Karyopharm uses a non-GAAP financial measure, non-GAAP operating expense, to provide operating expense guidance. Karyopharm believes this non-GAAP financial measure is useful to investors because it provides greater transparency regarding Karyopharm’s operating performance as it excludes non-cash stock compensation expense. This non-GAAP financial measure should not be considered a substitute or an alternative to GAAP total operating expense and should not be considered a measure of Karyopharm’s liquidity. Instead, non-GAAP operating expense should only be used to supplement an understanding of Karyopharm’s operating results as reported under GAAP. Karyopharm has not provided GAAP reconciliation for its forward-looking non-GAAP annual operating expense because Karyopharm cannot reliably predict without unreasonable efforts the timing or amount of the factors that substantially contribute to the projection of stock compensation expense, which is excluded from the forward-looking non-GAAP financial measure.

Conference Call Information

Karyopharm will host a conference call today, Tuesday, August 6, 2019, at 8:30 a.m.
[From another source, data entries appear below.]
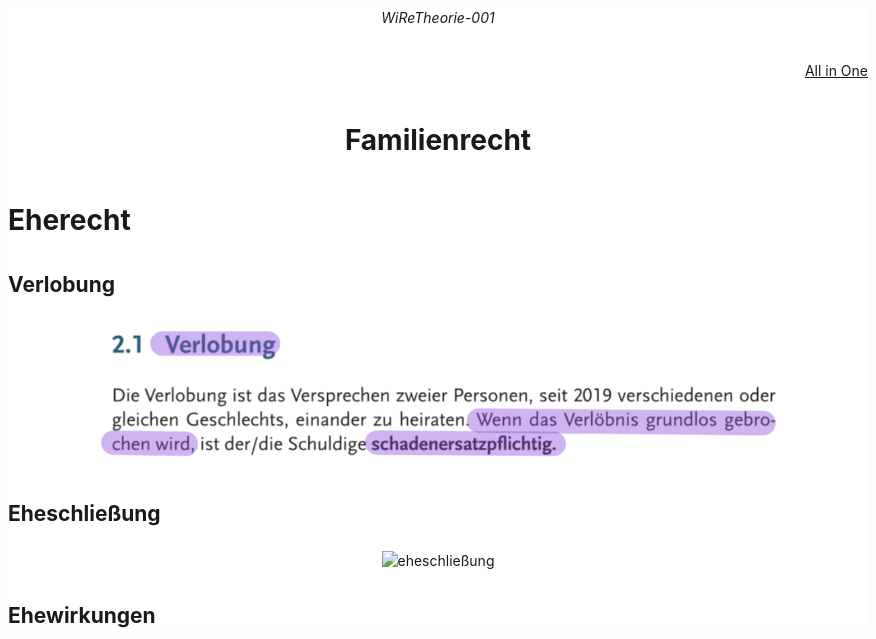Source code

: ###### <p align="center"> WiReTheorie-001 </p>

<div align="right"> 
  
  [All in One](https://github.com/IxI-Enki/WiReTheorie-001/blob/master/img/personenrecht.png) 
  </div>


<div align="center">

# <p align="center"> Familienrecht </p>
  
# <p align="left"> Eherecht </p>
## <p align="left"> Verlobung </p>

  <img src="./img/verlobung.png" alt="verlobung" width=80%>

## <p align="left"> Eheschließung </p>

  <img src="./img/eheschließung.png" alt="eheschließung" width=80%>

## <p align="left"> Ehewirkungen </p>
Eastern Time, to discuss the second quarter 2019 financial results, recent accomplishments, clinical developments and business plans. To access the conference call, please dial (855) 437-4406 (local) or (484) 756-4292 (international) at least 10 minutes prior to the start time and refer to conference ID 5550468. A live audio webcast of the call will be available under "Events & Presentations" in the Investor section of the Company’s website, View Source An archived webcast will be available on the Company’s website approximately two hours after the event.

Important Safety Information

The most common adverse reactions observed in patients treated with XPOVIO (incidence ≥20%) are thrombocytopenia, fatigue, nausea, anemia, decreased appetite, decreased weight, diarrhea, vomiting, hyponatremia, neutropenia, leukopenia, constipation, dyspnea, and upper respiratory tract infection.

The treatment discontinuation rate due to adverse reactions was 27%; 53% of patients had a reduction in the XPOVIO dose, and 65.3% had the dose of XPOVIO interrupted. The most frequent adverse reactions requiring permanent discontinuation in 4% or greater of patients who received XPOVIO included fatigue, nausea, and thrombocytopenia. The rate of fatal adverse reactions was 8.9%.

The full Prescribing Information for XPOVIO is available at www.XPOVIO.com.